AK Steel will pay interest on the add-on notes semi-annually on June 1 and December 1 of each year. The add-on notes will mature on December 1, 2018. The add-on notes will be fully and unconditionally guaranteed on a senior basis by AK Holding and will be secured by substantially all real property, plant and equipment of AK Steel and proceeds thereof. AK Steel intends to use the net proceeds from the sale of the add-on notes for general corporate purposes. The offering is expected to close on June 24, 2013, subject to customary closing conditions.
The add-on notes have not been registered under the Securities Act of 1933, as amended (the "Securities Act") or the securities laws of any other jurisdiction. As a result, they may not be offered or sold in the United States or to any U.S. persons except pursuant to an applicable exemption from, or in a transaction not subject to, the registration requirements of the Securities Act. The add-on notes will be offered only to qualified institutional buyers pursuant to Rule 144A under the Securities Act and to non-U.S. persons outside the United States under Regulation S under the Securities Act.
This announcement does not constitute an offer to sell or the solicitation of an offer to buy the add-on notes in the offering, nor shall there be any sale of such add-on notes in any state in which such offer, solicitation or sale would be unlawful prior to registration or qualification under the securities laws of any such state.
Some of the statements in this release are intended to be, and hereby are identified as "forward-looking statements" for purposes of the safe harbor provisions of the Private Securities Litigation Reform Act of 1995. The company cautions readers that such forward-looking statements involve risks and uncertainties that could cause actual results to differ materially from those currently expected by management, including those risks and uncertainties discussed in AK Holding's Annual Report on Form 10-K for the year ended December 31, 2012, its Quarterly Report on Form 10-Q for the quarter ended March 31, 2013 and Current Reports on Form 8-K filed with or furnished to the Securities and Exchange Commission. Except as required by law, the company disclaims any obligation to update any forward-looking statements to reflect future developments or events.
AK Steel produces flat-rolled carbon, stainless and electrical steels, primarily for automotive, infrastructure and manufacturing, construction and electrical power generation and distribution markets.

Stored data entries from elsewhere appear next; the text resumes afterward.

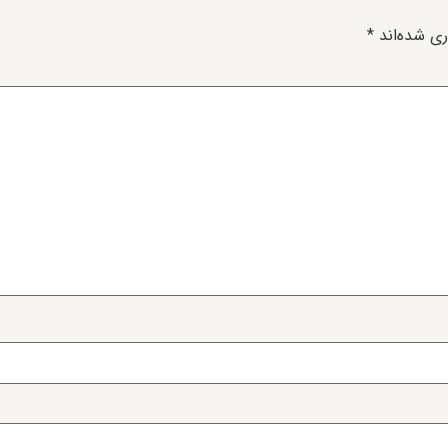
ری شده‌اند
*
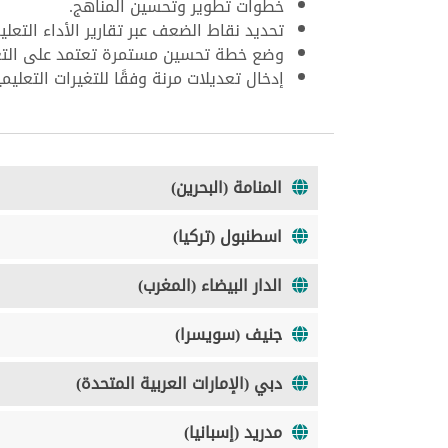
خطوات تطوير وتحسين المناهج.
تحديد نقاط الضعف عبر تقارير الأداء التعلي
وضع خطة تحسين مستمرة تعتمد على التغذ
إدخال تعديلات مرنة وفقًا للتغيرات التعليمي
المنامة (البحرين)
اسطنبول (تركيا)
الدار البيضاء (المغرب)
جنيف (سويسرا)
دبي (الإمارات العربية المتحدة)
مدريد (إسبانيا)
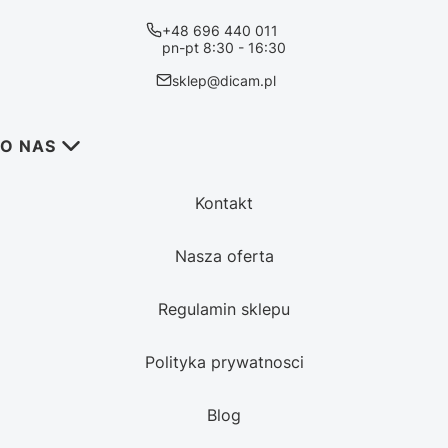
+48 696 440 011
pn-pt 8:30 - 16:30
sklep@dicam.pl
Linki w stopce
O NAS
Kontakt
Nasza oferta
Regulamin sklepu
Polityka prywatnosci
Blog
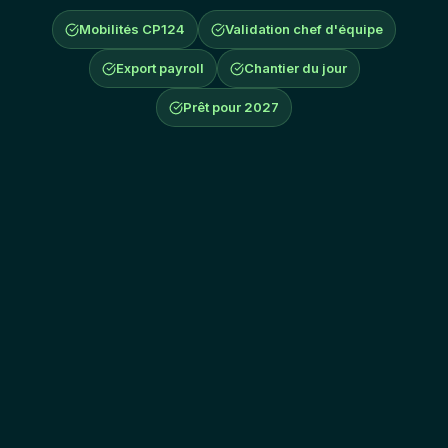
Mobilités CP124
Validation chef d'équipe
Export payroll
Chantier du jour
Prêt pour 2027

The company employs about 6,100 men and women in Middletown, Mansfield, Coshocton and Zanesville, Ohio; Butler, Pennsylvania; Ashland, Kentucky; Rockport, Indiana; and its corporate headquarters in West Chester, Ohio.
AK Tube LLC, a wholly-owned subsidiary of AK Steel, employs about 300 men and women in plants in Walbridge, Ohio and Columbus, Indiana. AK Tube produces carbon and stainless electric resistance welded (ERW) tubular steel products for truck, automotive and other markets.
AK Coal Resources, Inc., another wholly-owned subsidiary of AK Steel, controls and is developing metallurgical coal reserves in Somerset County, Pennsylvania. AK Steel also owns 49.9% of Magnetation LLC, a joint venture headquartered in Grand Rapids, Minnesota, which produces iron ore concentrate from previously mined ore reserves.